By influencing the level of salts, researchers were able to control a mouse’s sleep-wake cycle.
“The brain is more than a group of neurons that function like a computer.”
“The discovery reveals a completely new layer of understanding of how the brain functions,” says Professor Maiken Nedergaard, co-director of the University of Rochester Center for Translational Neuromedicine and lead author of the study.
“First and foremost, we learn more about how sleep is controlled. It may, however, also open up for a better future understanding of why some people suffer convulsive fits when staying awake all through the night.”
The study, published in Science, focused on a collection of ions that reside in the cerebral spinal fluid (CSF).
By altering the concentrations of potassium, calcium, magnesium, and proton ions found in the fluid, the researchers observed that they could manipulate the sleep-wake state of mice in the absence of neurotransmitters. Potassium in particular appears to play a key role as the levels of the ion fluctuate rapidly during sleep-wake transitions.
While these shifts in ion concentration outside of brain cells had been known to occur, these changes had always been regarded as a consequence rather than one of the causes of the sleep-wake cycle, as the new study suggests.
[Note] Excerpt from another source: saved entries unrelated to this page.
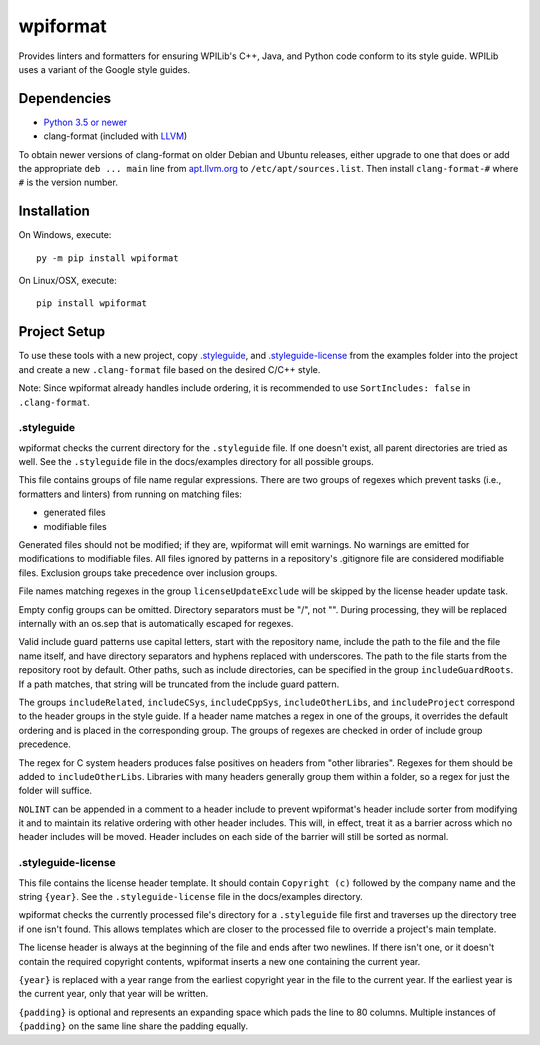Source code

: wpiformat
#########

Provides linters and formatters for ensuring WPILib's C++, Java, and Python code conform to its style guide. WPILib uses a variant of the Google style guides.

Dependencies
************

- `Python 3.5 or newer <https://www.python.org/downloads/>`_
- clang-format (included with `LLVM <http://llvm.org/releases/download.html>`_)

To obtain newer versions of clang-format on older Debian and Ubuntu releases, either upgrade to one that does or add the appropriate ``deb ... main`` line from `apt.llvm.org <http://apt.llvm.org/>`_ to ``/etc/apt/sources.list``. Then install ``clang-format-#`` where ``#`` is the version number.

Installation
************

On Windows, execute::

    py -m pip install wpiformat

On Linux/OSX, execute::

    pip install wpiformat

Project Setup
*************

To use these tools with a new project, copy `.styleguide`_, and `.styleguide-license`_ from the examples folder into the project and create a new ``.clang-format`` file based on the desired C/C++ style.

Note: Since wpiformat already handles include ordering, it is recommended to use ``SortIncludes: false`` in ``.clang-format``.

.styleguide
-----------

wpiformat checks the current directory for the ``.styleguide`` file. If one doesn't exist, all parent directories are tried as well. See the ``.styleguide`` file in the docs/examples directory for all possible groups.

This file contains groups of file name regular expressions. There are two groups of regexes which prevent tasks (i.e., formatters and linters) from running on matching files:

- generated files
- modifiable files

Generated files should not be modified; if they are, wpiformat will emit warnings. No warnings are emitted for modifications to modifiable files. All files ignored by patterns in a repository's .gitignore file are considered modifiable files. Exclusion groups take precedence over inclusion groups.

File names matching regexes in the group ``licenseUpdateExclude`` will be skipped by the license header update task.

Empty config groups can be omitted. Directory separators must be "/", not "\". During processing, they will be replaced internally with an os.sep that is automatically escaped for regexes.

Valid include guard patterns use capital letters, start with the repository name, include the path to the file and the file name itself, and have directory separators and hyphens replaced with underscores. The path to the file starts from the repository root by default. Other paths, such as include directories, can be specified in the group ``includeGuardRoots``. If a path matches, that string will be truncated from the include guard pattern.

The groups ``includeRelated``, ``includeCSys``, ``includeCppSys``, ``includeOtherLibs``, and ``includeProject`` correspond to the header groups in the style guide. If a header name matches a regex in one of the groups, it overrides the default ordering and is placed in the corresponding group. The groups of regexes are checked in order of include group precedence.

The regex for C system headers produces false positives on headers from "other libraries". Regexes for them should be added to ``includeOtherLibs``. Libraries with many headers generally group them within a folder, so a regex for just the folder will suffice.

``NOLINT`` can be appended in a comment to a header include to prevent wpiformat's header include sorter from modifying it and to maintain its relative ordering with other header includes. This will, in effect, treat it as a barrier across which no header includes will be moved. Header includes on each side of the barrier will still be sorted as normal.

.styleguide-license
-------------------

This file contains the license header template. It should contain ``Copyright (c)`` followed by the company name and the string ``{year}``. See the ``.styleguide-license`` file in the docs/examples directory.

wpiformat checks the currently processed file's directory for a ``.styleguide`` file first and traverses up the directory tree if one isn't found. This allows templates which are closer to the processed file to override a project's main template.

The license header is always at the beginning of the file and ends after two newlines. If there isn't one, or it doesn't contain the required copyright contents, wpiformat inserts a new one containing the current year.

``{year}`` is replaced with a year range from the earliest copyright year in the file to the current year. If the earliest year is the current year, only that year will be written.

``{padding}`` is optional and represents an expanding space which pads the line to 80 columns. Multiple instances of ``{padding}`` on the same line share the padding equally.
“The fact that a simple alteration of extracellular ion composition can wake a sleeping animal up and put a wake animal to sleep is direct evidence for that this mechanism plays a key role in regulating consciousness,” says Nedergaard, who also conducts research at the Center for Basic and Translational Neuroscience at the University of Copenhagen.
“This discovery reveals that studying only neurons in order to understand brain activity is not enough. We must include all the supportive cells, especially the so-called astrocytes, which regulate the level of salts in the brain. The brain is more than a group of neurons that function like a computer,” says Nedergaard.
(Note: This story was edited to include additional information provided by the University of Rochester.)